Les six grands patrons suisses qui ont su séduire Donald Trump et le faire plier sur l'accord douanier sont dans la sauce: accusés de «corruption», ils ont désormais une procédure juridique sur les bras. Deux conseillers nationaux des Vert-e-s et le parti de la Jeunesse socialiste ont chacun déposé une plainte pénale auprès du Ministère public de la Confédération pour «soupçon de corruption d'agents publics étrangers».

L'affaire remonte au jour où les milliardaires suisses ont offert au président américain un lingot d'or dédicacé et une montre de table Rolex. Après l'annonce de l'accord douanier, la démarche avait fait vivement réagir la presse internationale. La BBC britannique l'a qualifiée «d'offensive de charme en or». Le quotidien français «Libération» s'est montré beaucoup plus piquant, en titrant: «Rolex de collection, lingot d'or signé… Quand les entrepreneurs suisses graissent la patte à Trump pour limiter les droits de douane.» 

«Proche de la corruption»

Des voix critiques s'élèvent également en Suisse, et pas seulement du côté de la gauche. C'est au tour d'un ancien ambassadeur suisse de s'exprimer sur l'affaire. «Certains en Suisse ont le sentiment que cette démarche était proche de la corruption. Je ne suis pas sûr que cela montre la Suisse sous son meilleur jour», a déclaré Daniel Woker au «Financial Times».

L'ex-ambassadeur de Suisse au Koweït, au Qatar, à Bahreïn, à Singapour et en Australie, et chargé de cours à l'Université de Saint-Gall, parle même de «wheeling and dealing» – un terme anglais pour désigner des magouilles. «Ce n'est pas l'image que nous voulons montrer en tant que pilier de relations internationales bien organisées et respectueuses du droit.»

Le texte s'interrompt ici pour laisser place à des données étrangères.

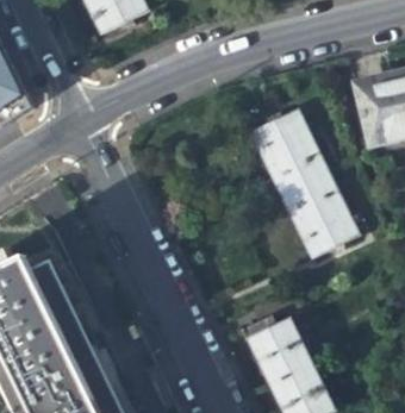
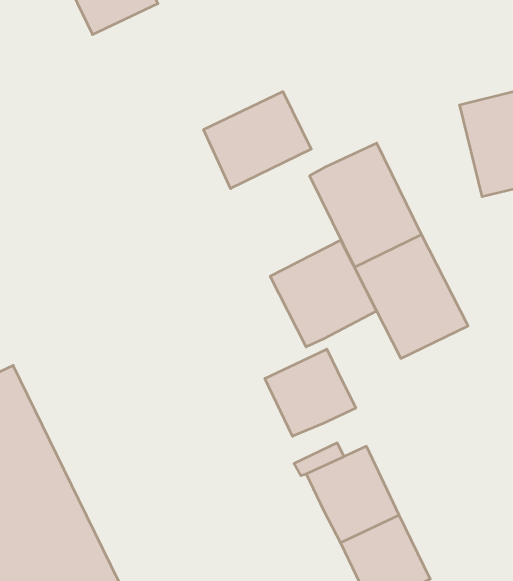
building: none -> [204,92,311,189]
building: none -> [270,240,376,347]
building: none -> [265,349,356,436]

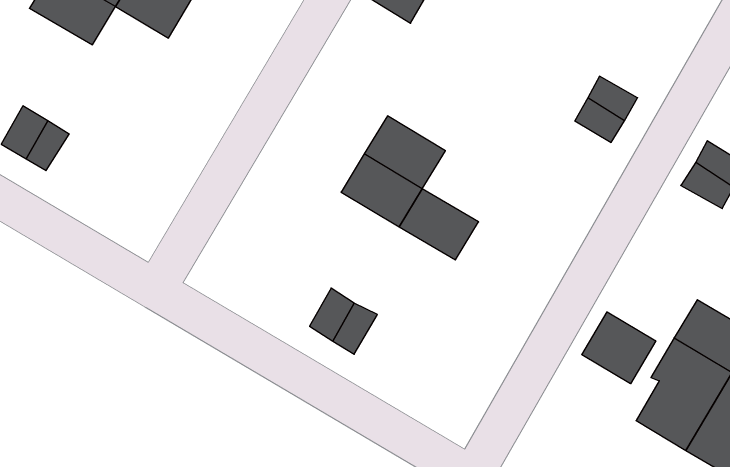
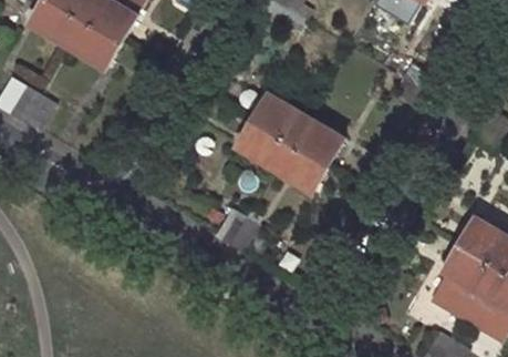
building: none -> [70,21,121,67]
building: none -> [290,118,343,165]
building: [582,312,656,384] -> none

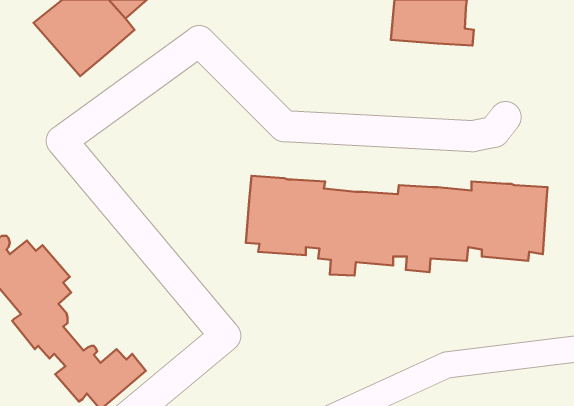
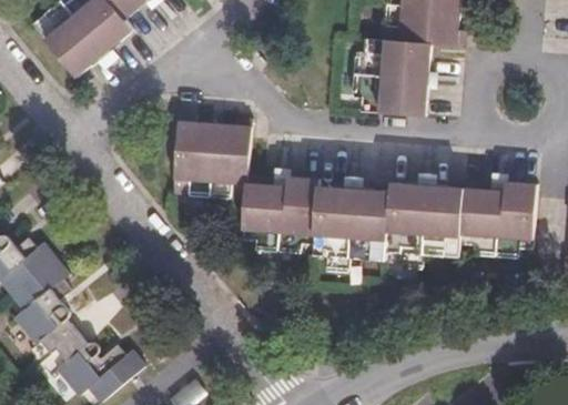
building: none -> [353,39,429,115]
building: none -> [173,113,251,198]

David Bach, président de l'IMD Business School à Lausanne, abonde dans son sens: «C'est gênant de faire des cadeaux aussi opulents en public dans un pays qui, sur le plan international, attache généralement de l'importance à la retenue et à la modestie», a-t-il déclaré au célèbre journal économique britannique. Et d'ajouter: «C'était l'or et la Rolex, et la photo.»

Des plaintes «politiquement motivées»

Peter V. Kunz, spécialiste du droit économique à l'Université de Berne, ne mise pas sur l'effet de ces plaintes pénales: «Elles me semblent plus motivées politiquement que juridiquement, et je ne leur donne pas de chances de succès», estime l'expert en droit, interrogé par Blick. Il pense que le Ministère public de la Confédération n'ouvrira même pas de procédure.

La «Team Switzerland», comme on appelle les six dirigeants économiques dans l'administration, aurait rendu la rencontre avec Trump publique en diffusant des images de l'entretien.

Raison pour laquelle Peter V. Kunz estime que «les représentants de l'économie n'ont pas profité directement de leurs 'cadeaux'». Selon lui, ils devraient «plutôt être considérés comme du marketing que comme corruption». De plus, selon le droit américain, les cadeaux en or n'appartiennent pas directement à Donald Trump, mais à l'Etat américain. Il ne s'agit donc pas de corruption économique à proprement parler. 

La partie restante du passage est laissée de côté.